断熱材を構造材の外に張れば確かに『外断熱』なのですが、首を傾げたくなるような施工で、外断熱と謳っているところがあります。昨日のブログに書きましたが、構造材の熱伝導率が1,4の基礎コンクリートの外部側に断熱材を貼っていないメーカーも沢山あります。ポリスチレンホームの実に60倍も熱を伝えるコンクリートが冬に直接冷気に触れることだけでも外断熱失格です。
土台の下に、基礎パッキンを敷き、床下換気の良さをセールスポイントにしている所も『なんでかな~、理屈が分かっていないのかな~』などと思います。一階の床下の基礎内の空間が外気と言うことは、一階の床下で断熱、すなわち『内断熱』なのです。断熱の基本は、外気に面する所を施工することです。以前から行われている『内断熱』では、一階の床下に面する所、室内から見て外気に面する外壁、室内から見て外気に面する天井に断熱材を入れます。

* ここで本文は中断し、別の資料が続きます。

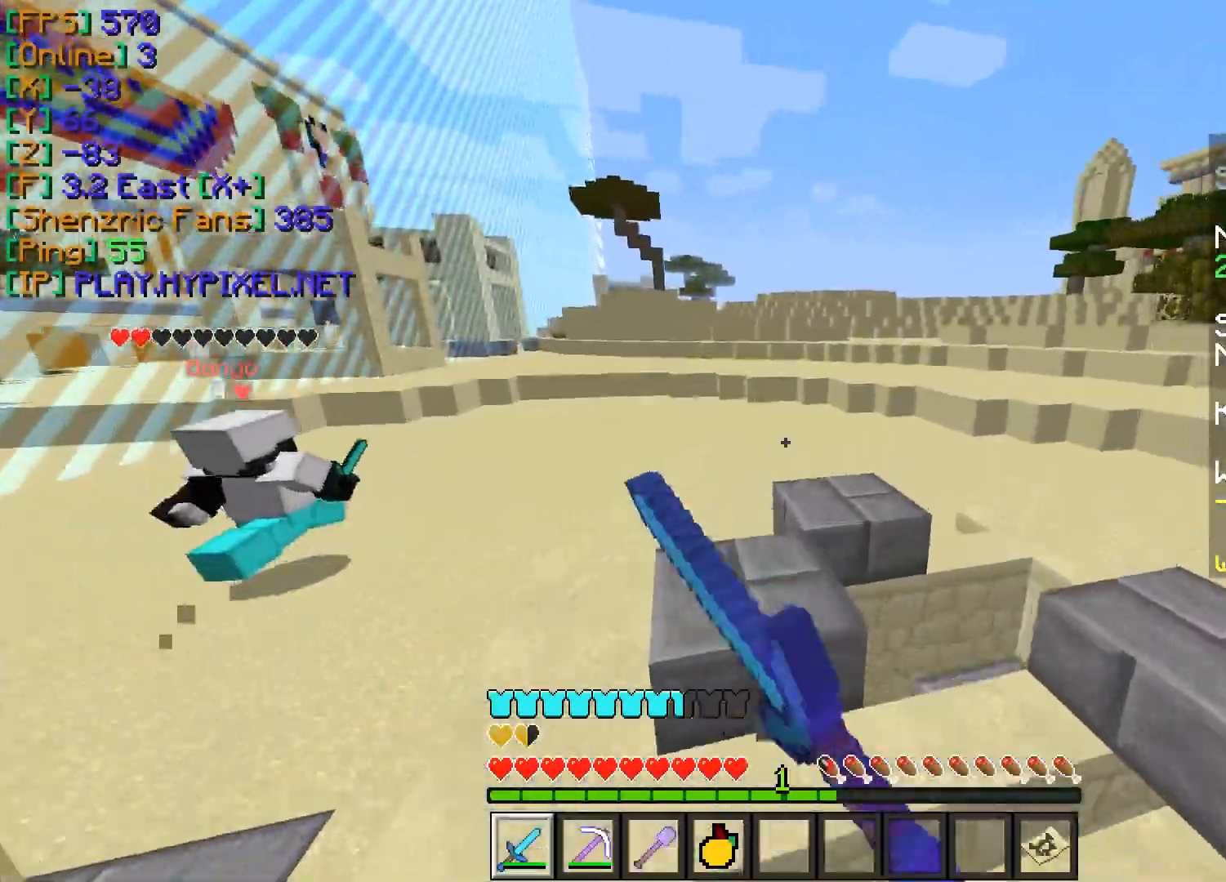
{"keys": ["w"], "mouse": [], "events": [[84, "mouse_left", "down"], [184, "mouse_left", "up"], [284, "mouse_left", "down"], [418, "mouse_left", "up"]]}
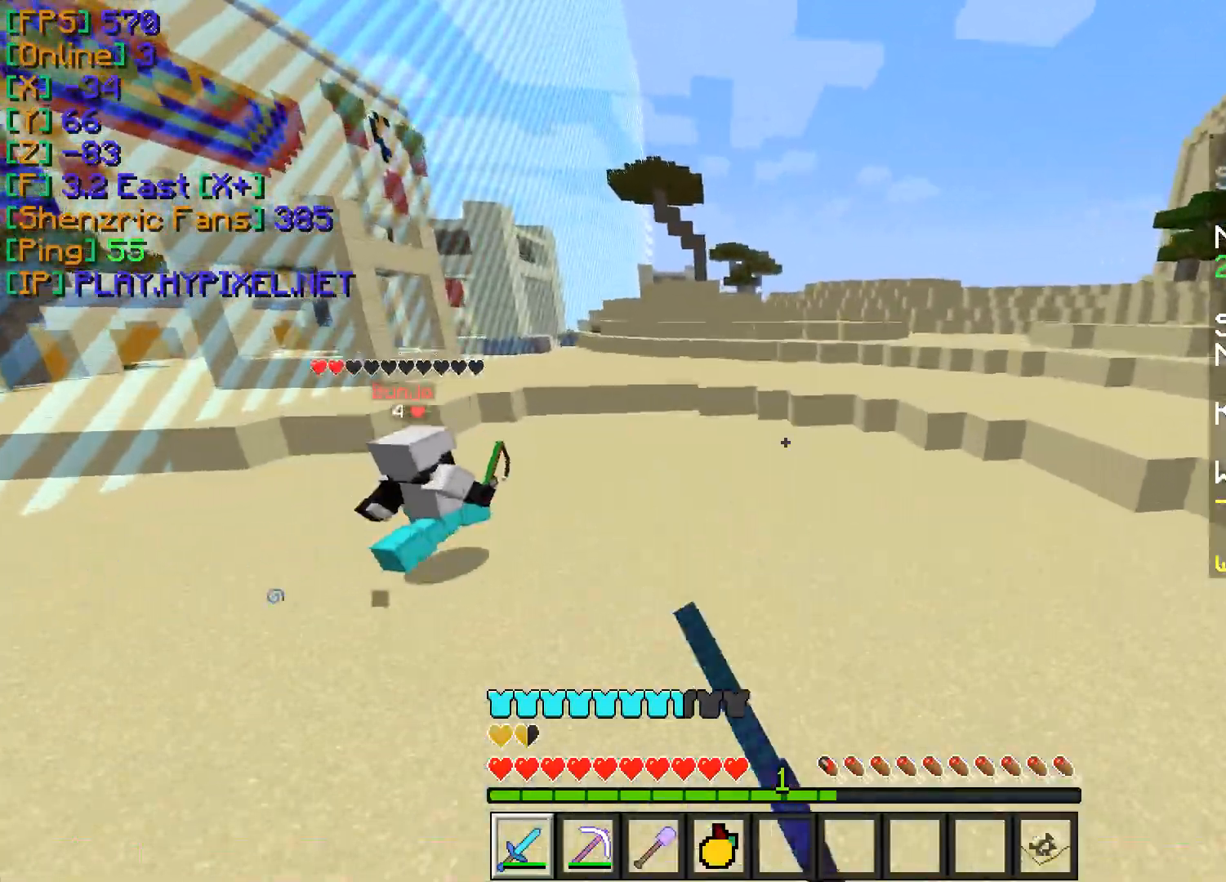
{"keys": ["w"], "mouse": [], "events": [[17, "mouse_left", "down"], [100, "mouse_left", "up"], [183, "mouse_left", "down"], [300, "mouse_left", "up"], [367, "mouse_left", "down"], [467, "mouse_left", "up"]]}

壁は外断熱なのですが、なぜか天井に断熱材を入れて大手を振って『外断熱です~』と言っている所も多いです。消費者にちゃんと分かるように『外断熱・内断熱併用工法』とでも説明すればよいのに・・と思います。
断熱方法を『内・外』に併用すると、どうしても断熱の欠損部分が起こりやすく、『隙間』から熱が出入りする原因を作ることになりかねません。床下、外壁、天井で断熱をして『外断熱』と言っているメーカーは、家の内部は土台から天井までの四角い部分のみで、基礎内と小屋裏は家の外部なのです。内断熱とおんなじ部分で断熱をしていながら片や外断熱、もう一方では内断熱。どっちがほんとなのかいな~……。

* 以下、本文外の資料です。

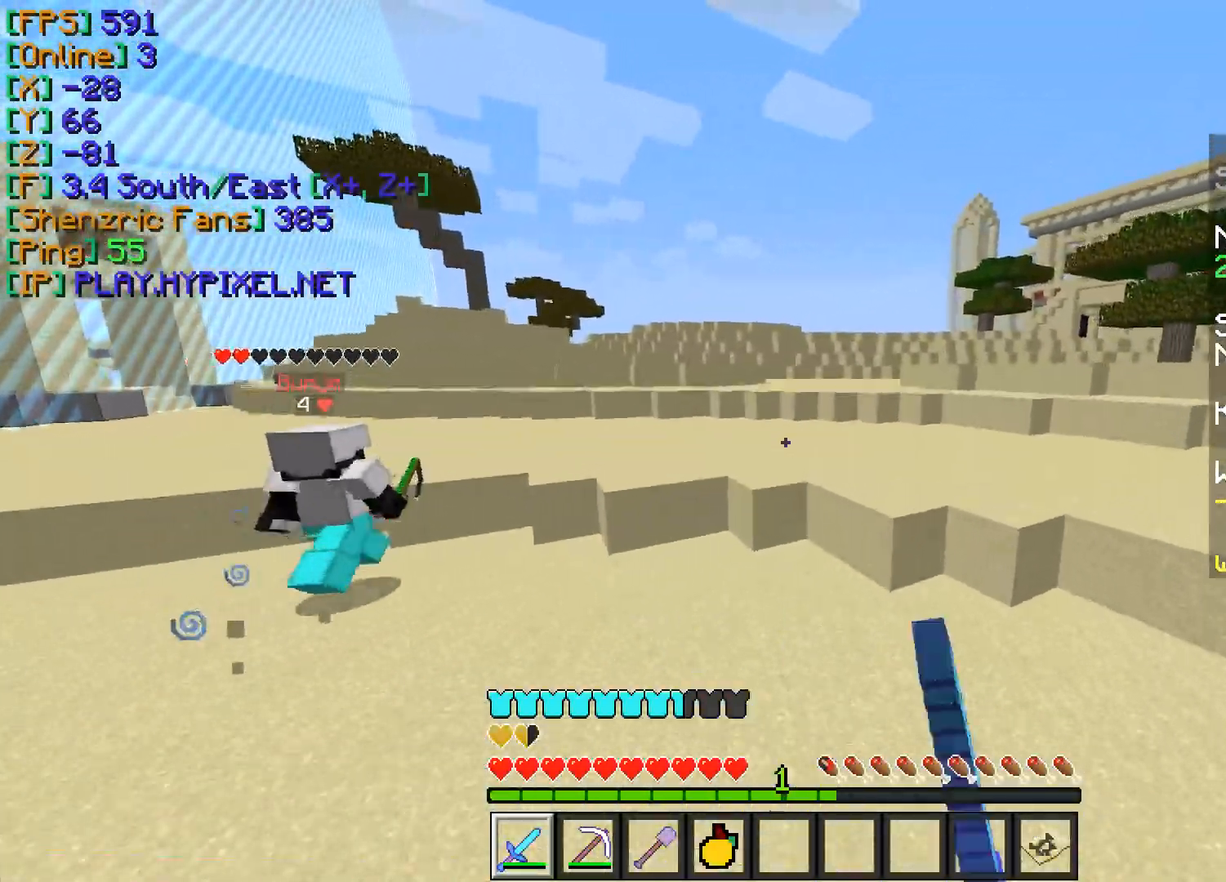
{"keys": ["w"], "mouse": [], "events": [[33, "mouse_left", "up"], [117, "mouse_left", "down"], [217, "mouse_left", "up"]]}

本物の外断熱の家とは、基礎の外側、構造材の外側(壁部分)、屋根タルキの外側が断熱ラインになります。断熱の欠損が無く、断熱材で気密を取り、基礎から屋根まですっぽりと、丁度発泡スチロールの箱のように断熱材で家全体を囲んで初めて『外断熱の家』といえるのです。
まがい外断熱工法が横行する中で、どのようにすれば本物の外断熱を知らしめることができるのでしょうか?……。難しい事です。